Tasks and exercises -
1. Answer these questions using the passage on keeping the love tank full:
(a) What have psychologists concluded about the need to feel loved?
(b) What did the founder of the Christian faith want love to be for His followers?
(c) According to Paul, which three characters will remain in the last scene of the human drama?
2. Pick up the passage on keeping the love tank full after its final sentence and carry it forward.

Passage -
★ ★ ★

Keeping the love tank full in life

Love is the most important word in the English language—and the most confusing.

Both secular and religious thinkers agree that love plays a central role in life.

We are told that “love is a many- splendored thing” and that “love makes the world go round.”

Thousands of books, songs, magazines, and movies are peppered with the word.

Numerous philosophical and theological systems have made a prominent place for love.

And the founder of the Christian faith wanted love to be the distinguishing characteristic of His followers.

Psychologists have concluded that the need to feel loved is a primary human emotional need.

For love, we will climb mountains, cross seas, traverse desert sands, and endure untold hardships.

Without love, mountains become unclimbable, seas uncrossable, deserts unbearable, and hardships our plight in life.

The Christian apostle to the Gentiles, Paul, exalted love when he indicated that all human accomplishments that are not motivated by love are, in the end, empty. He concluded that in the last scene of the human drama, only three characters will remain: “faith, hope and love. But the greatest of these is love.”

★ ★ ★

Information -
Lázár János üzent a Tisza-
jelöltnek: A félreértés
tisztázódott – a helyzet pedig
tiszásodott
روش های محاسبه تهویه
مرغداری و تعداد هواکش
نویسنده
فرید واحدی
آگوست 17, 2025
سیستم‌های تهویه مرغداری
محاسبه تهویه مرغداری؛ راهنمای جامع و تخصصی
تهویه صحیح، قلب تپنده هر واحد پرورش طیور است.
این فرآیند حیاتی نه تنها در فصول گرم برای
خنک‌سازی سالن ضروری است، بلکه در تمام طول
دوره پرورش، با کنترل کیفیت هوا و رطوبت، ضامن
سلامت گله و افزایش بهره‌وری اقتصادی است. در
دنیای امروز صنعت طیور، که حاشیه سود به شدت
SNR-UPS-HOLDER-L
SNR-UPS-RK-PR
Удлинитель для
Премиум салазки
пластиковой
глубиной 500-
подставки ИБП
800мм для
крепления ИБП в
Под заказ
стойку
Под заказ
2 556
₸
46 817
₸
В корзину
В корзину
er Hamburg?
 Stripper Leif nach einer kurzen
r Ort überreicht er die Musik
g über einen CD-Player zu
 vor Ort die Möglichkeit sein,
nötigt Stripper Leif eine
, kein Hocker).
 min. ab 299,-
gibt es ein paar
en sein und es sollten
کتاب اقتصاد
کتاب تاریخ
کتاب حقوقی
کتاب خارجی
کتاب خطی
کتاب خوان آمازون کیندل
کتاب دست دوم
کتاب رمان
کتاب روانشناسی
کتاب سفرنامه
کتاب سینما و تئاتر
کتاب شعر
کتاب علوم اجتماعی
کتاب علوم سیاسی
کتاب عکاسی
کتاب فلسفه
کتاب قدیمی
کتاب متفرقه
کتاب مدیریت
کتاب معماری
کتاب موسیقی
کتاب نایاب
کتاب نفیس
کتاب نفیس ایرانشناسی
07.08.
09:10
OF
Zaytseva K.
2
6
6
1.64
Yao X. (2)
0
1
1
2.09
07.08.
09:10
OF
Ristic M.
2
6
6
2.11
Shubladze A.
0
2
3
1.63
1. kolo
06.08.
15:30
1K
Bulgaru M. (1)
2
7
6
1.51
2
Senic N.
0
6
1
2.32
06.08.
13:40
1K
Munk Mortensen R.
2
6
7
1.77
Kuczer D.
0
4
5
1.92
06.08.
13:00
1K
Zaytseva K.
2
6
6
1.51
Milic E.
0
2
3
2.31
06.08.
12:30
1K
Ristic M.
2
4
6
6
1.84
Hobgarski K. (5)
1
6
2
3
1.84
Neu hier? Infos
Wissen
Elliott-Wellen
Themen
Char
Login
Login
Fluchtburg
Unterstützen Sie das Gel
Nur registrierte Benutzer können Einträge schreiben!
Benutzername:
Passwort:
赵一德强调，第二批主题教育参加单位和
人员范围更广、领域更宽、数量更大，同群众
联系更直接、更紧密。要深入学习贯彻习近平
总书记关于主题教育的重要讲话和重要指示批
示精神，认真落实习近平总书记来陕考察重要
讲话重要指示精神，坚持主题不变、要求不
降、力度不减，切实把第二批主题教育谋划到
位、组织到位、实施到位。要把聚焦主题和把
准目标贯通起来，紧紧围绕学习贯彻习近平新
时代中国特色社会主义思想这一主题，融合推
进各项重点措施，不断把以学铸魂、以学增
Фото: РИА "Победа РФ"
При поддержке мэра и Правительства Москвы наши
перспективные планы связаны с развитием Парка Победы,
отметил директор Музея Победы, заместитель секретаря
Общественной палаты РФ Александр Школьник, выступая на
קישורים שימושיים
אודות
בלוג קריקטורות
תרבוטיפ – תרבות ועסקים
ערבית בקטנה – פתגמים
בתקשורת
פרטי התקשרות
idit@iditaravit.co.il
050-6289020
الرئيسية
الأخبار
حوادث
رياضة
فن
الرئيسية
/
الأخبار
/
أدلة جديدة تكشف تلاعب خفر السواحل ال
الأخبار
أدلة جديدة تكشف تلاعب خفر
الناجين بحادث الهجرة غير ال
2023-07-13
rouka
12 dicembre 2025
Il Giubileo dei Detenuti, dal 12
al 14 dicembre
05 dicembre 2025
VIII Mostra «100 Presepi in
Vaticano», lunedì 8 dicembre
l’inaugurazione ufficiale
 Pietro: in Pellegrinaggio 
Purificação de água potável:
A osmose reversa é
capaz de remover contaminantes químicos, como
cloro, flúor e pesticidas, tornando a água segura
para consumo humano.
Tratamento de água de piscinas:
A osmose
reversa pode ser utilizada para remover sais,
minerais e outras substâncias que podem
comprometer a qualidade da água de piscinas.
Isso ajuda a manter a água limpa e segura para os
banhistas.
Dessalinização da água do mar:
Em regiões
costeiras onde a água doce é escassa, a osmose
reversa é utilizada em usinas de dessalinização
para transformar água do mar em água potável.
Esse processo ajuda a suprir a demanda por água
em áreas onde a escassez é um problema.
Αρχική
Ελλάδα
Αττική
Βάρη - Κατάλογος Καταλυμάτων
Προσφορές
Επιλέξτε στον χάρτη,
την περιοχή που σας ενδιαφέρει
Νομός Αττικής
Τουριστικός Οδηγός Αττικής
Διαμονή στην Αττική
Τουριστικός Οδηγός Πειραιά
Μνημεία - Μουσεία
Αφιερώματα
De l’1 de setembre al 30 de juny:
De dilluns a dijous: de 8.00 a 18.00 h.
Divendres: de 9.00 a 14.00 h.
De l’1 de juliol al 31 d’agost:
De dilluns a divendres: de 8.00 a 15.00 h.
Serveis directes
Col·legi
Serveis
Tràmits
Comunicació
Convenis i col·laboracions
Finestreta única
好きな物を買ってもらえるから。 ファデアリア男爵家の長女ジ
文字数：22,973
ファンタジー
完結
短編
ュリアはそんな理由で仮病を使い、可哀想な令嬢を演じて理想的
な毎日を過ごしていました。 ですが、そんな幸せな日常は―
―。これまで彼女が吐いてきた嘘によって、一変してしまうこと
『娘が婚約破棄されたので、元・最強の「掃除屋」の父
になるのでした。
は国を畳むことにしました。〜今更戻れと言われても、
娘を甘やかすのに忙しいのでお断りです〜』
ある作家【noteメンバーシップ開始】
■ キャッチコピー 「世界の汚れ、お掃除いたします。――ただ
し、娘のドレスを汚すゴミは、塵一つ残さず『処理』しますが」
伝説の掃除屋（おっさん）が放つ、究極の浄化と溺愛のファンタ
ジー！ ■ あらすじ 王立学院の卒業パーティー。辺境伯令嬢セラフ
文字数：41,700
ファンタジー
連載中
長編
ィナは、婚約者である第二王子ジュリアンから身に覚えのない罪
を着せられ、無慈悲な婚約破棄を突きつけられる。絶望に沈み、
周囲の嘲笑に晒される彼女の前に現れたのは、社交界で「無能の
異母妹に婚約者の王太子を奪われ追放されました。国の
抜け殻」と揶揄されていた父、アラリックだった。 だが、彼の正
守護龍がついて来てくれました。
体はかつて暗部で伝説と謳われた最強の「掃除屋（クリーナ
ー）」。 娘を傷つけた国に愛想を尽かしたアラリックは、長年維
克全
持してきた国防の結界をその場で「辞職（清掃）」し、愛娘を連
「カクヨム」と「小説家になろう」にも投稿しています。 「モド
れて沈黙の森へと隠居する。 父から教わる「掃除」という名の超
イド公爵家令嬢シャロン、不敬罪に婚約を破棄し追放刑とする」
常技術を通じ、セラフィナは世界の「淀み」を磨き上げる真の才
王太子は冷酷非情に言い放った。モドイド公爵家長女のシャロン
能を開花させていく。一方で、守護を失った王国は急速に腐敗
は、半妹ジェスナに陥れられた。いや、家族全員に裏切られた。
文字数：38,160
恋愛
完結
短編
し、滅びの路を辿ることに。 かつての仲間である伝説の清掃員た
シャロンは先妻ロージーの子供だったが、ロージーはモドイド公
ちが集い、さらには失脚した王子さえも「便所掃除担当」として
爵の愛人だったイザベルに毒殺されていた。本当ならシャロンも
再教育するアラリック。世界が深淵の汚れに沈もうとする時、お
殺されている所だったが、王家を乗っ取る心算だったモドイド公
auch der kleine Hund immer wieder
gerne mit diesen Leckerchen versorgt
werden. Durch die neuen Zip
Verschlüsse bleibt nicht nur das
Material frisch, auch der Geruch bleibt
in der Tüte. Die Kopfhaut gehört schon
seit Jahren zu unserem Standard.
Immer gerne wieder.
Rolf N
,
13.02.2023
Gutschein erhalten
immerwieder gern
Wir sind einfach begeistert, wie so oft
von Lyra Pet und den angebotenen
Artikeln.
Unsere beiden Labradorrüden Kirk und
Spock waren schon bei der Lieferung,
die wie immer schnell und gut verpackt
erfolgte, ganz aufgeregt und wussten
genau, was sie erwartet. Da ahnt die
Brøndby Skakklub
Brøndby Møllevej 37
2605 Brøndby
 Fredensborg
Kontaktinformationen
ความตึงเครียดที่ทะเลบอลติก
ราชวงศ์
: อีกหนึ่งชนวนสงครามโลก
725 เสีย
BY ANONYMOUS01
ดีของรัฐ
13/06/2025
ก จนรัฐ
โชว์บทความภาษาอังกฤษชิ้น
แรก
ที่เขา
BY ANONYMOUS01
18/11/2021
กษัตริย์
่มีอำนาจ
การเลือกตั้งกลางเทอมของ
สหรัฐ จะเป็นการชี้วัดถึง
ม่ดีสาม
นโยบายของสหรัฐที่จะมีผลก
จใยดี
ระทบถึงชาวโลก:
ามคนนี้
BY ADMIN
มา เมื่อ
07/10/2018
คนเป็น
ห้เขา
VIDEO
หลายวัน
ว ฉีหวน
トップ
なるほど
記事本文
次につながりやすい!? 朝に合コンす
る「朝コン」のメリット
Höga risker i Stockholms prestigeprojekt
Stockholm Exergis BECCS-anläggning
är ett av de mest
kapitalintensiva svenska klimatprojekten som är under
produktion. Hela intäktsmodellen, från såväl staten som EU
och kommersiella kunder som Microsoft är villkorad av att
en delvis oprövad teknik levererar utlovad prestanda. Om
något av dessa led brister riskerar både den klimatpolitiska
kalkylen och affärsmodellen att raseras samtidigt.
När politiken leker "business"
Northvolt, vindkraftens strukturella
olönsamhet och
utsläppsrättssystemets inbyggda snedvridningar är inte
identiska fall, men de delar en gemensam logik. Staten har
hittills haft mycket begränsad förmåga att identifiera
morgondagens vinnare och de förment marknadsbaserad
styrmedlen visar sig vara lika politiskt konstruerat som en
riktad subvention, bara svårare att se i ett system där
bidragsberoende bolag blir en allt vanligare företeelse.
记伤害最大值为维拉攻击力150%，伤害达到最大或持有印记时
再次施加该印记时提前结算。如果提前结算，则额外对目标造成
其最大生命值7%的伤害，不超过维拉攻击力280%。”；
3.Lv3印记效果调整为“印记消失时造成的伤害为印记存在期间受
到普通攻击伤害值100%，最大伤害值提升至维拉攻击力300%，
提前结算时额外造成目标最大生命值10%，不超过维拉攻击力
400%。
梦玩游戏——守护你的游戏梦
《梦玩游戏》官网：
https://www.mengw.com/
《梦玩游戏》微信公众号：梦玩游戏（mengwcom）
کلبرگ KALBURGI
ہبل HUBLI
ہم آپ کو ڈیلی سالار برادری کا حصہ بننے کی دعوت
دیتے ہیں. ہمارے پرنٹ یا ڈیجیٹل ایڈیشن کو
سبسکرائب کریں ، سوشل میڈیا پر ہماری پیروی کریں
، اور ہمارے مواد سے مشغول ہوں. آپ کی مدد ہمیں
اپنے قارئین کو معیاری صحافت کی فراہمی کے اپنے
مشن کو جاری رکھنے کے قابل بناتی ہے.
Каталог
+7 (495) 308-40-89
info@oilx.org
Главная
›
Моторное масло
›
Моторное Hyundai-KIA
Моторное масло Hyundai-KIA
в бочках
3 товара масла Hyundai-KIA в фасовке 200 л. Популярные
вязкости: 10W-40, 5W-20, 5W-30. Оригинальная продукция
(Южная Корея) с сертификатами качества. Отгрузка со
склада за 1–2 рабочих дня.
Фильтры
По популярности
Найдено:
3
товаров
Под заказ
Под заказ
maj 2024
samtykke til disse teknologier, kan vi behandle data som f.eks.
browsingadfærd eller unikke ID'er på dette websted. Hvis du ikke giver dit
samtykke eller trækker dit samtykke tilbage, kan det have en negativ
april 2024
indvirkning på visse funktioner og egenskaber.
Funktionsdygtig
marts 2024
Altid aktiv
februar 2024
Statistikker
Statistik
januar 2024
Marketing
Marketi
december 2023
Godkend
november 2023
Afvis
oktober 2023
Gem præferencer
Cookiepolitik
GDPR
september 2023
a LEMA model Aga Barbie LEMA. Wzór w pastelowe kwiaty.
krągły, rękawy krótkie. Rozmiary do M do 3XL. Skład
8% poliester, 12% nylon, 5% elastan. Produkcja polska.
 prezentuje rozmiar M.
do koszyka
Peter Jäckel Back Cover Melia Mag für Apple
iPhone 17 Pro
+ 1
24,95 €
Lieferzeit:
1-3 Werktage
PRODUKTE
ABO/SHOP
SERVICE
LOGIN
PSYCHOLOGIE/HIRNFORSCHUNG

★ ★ ★

Answers to this exercise -
1.
(a) It is a primary human emotional need.
(b) Their distinguishing characteristic.
(c) Faith, hope and love.

2.
If we can agree that the word love permeates human society, both historically and in the present, we must also agree that it is a most confusing word.

We use it in a thousand ways.

We say, “I love hot dogs,” and in the next breath, “I love my mother.” We speak of loving activities: swimming, fishing, hunting. We love objects: food, cars, houses. We love animals: dogs, cats, even pet snails. We love nature: trees, grass, flowers, and weather. We love people: mother, father, son, daughter, parents, wives, husbands, friends. We even fall in love with love.

If all that is not confusing enough, we also use the word love to explain behaviour. “I did it because I love her.”

That explanation is given for all kinds of actions. A man is involved in an adulterous relationship, and he calls it love. The preacher, on the other hand, calls it sin.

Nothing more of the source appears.